## TASK REQUIREMENTS
Reproduce the stretch from the start of the material through the line that contains "0.092439, -0.033333, 0.654662]]", swapping "lens line" for "intrinsics line" and leaving everything else unchanged.

(Lens distortion parameter data)
------------------------------------

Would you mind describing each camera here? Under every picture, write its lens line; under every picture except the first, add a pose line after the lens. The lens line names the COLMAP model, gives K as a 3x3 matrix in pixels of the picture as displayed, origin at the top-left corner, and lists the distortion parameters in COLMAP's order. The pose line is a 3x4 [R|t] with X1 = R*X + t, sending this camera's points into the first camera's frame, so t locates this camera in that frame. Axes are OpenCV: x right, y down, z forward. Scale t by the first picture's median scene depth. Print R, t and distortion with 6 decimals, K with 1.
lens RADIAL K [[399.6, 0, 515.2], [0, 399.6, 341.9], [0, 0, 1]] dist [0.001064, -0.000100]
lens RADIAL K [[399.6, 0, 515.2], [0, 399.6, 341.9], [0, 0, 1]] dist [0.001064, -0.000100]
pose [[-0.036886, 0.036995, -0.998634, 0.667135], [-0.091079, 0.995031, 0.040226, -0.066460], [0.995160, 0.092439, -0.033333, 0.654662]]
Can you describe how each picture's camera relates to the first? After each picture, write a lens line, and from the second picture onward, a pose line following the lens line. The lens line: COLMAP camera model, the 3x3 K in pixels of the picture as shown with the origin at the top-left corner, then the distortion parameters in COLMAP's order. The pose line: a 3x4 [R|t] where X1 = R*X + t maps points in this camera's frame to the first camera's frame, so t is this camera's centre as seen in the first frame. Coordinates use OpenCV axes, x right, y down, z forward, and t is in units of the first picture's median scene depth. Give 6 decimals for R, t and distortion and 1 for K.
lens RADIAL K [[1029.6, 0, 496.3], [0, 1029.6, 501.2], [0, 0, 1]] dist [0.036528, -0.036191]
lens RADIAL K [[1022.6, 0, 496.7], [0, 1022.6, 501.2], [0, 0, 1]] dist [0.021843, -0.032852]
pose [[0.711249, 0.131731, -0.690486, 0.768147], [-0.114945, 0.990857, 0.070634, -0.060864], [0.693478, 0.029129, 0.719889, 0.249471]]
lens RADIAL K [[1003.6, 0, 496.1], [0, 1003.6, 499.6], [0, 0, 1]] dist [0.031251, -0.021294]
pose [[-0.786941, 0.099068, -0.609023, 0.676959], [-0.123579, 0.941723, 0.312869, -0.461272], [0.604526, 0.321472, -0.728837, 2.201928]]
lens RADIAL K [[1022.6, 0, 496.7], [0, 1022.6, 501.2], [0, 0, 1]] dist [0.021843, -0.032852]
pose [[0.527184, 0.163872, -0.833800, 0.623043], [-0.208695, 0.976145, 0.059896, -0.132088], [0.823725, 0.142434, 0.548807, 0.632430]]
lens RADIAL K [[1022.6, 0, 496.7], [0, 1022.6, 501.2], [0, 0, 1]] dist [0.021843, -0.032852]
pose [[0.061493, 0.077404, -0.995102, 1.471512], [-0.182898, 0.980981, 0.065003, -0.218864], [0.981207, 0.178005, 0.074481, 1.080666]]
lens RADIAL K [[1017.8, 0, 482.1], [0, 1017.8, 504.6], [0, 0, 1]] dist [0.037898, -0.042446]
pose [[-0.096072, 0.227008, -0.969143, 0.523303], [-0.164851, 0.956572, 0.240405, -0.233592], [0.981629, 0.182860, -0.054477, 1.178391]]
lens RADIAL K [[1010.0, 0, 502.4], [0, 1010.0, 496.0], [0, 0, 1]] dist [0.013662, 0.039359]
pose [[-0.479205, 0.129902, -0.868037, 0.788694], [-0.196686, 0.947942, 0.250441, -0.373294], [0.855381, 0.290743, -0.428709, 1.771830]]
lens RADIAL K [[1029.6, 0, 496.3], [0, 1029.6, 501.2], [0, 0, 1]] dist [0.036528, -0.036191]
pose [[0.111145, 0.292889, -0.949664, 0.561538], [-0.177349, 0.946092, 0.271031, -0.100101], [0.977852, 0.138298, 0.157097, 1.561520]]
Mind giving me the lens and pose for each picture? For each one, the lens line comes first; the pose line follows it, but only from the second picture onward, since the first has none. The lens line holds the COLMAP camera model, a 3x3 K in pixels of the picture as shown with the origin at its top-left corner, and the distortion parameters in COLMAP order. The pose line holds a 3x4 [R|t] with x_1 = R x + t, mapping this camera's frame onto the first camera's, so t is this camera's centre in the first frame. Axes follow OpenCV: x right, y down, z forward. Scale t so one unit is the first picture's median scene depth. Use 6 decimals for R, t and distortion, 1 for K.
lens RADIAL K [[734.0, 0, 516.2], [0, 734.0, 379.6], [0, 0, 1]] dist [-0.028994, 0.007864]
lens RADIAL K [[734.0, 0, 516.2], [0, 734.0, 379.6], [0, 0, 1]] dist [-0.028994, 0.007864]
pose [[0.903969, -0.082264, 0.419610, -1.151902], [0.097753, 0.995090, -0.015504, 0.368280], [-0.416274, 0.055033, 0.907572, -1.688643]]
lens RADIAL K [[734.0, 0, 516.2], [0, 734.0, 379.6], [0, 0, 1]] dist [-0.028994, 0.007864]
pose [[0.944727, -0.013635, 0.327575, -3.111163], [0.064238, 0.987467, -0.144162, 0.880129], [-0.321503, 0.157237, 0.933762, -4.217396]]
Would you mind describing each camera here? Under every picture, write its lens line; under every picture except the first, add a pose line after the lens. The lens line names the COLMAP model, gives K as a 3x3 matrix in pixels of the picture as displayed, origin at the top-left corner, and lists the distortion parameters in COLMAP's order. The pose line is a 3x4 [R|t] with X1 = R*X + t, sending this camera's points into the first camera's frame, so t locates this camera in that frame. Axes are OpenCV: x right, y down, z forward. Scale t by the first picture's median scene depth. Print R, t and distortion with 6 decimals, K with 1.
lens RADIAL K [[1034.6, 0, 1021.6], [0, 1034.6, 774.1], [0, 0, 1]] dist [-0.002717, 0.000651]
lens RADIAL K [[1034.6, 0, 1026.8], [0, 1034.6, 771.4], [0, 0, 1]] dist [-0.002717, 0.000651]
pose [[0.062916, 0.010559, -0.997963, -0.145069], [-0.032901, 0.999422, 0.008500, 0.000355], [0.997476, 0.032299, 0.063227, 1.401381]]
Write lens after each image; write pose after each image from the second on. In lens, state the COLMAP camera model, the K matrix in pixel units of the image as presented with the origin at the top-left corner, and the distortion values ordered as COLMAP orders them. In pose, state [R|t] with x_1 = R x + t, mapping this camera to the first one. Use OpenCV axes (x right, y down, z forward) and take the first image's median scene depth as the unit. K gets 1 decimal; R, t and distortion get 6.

------------------------------------

## ANSWER BOX
Would you mind describing each camera here? Under every picture, write its intrinsics line; under every picture except the first, add a pose line after the lens. The intrinsics line names the COLMAP model, gives K as a 3x3 matrix in pixels of the picture as displayed, origin at the top-left corner, and lists the distortion parameters in COLMAP's order. The pose line is a 3x4 [R|t] with X1 = R*X + t, sending this camera's points into the first camera's frame, so t locates this camera in that frame. Axes are OpenCV: x right, y down, z forward. Scale t by the first picture's median scene depth. Print R, t and distortion with 6 decimals, K with 1.
lens RADIAL K [[399.6, 0, 515.2], [0, 399.6, 341.9], [0, 0, 1]] dist [0.001064, -0.000100]
lens RADIAL K [[399.6, 0, 515.2], [0, 399.6, 341.9], [0, 0, 1]] dist [0.001064, -0.000100]
pose [[-0.036886, 0.036995, -0.998634, 0.667135], [-0.091079, 0.995031, 0.040226, -0.066460], [0.995160, 0.092439, -0.033333, 0.654662]]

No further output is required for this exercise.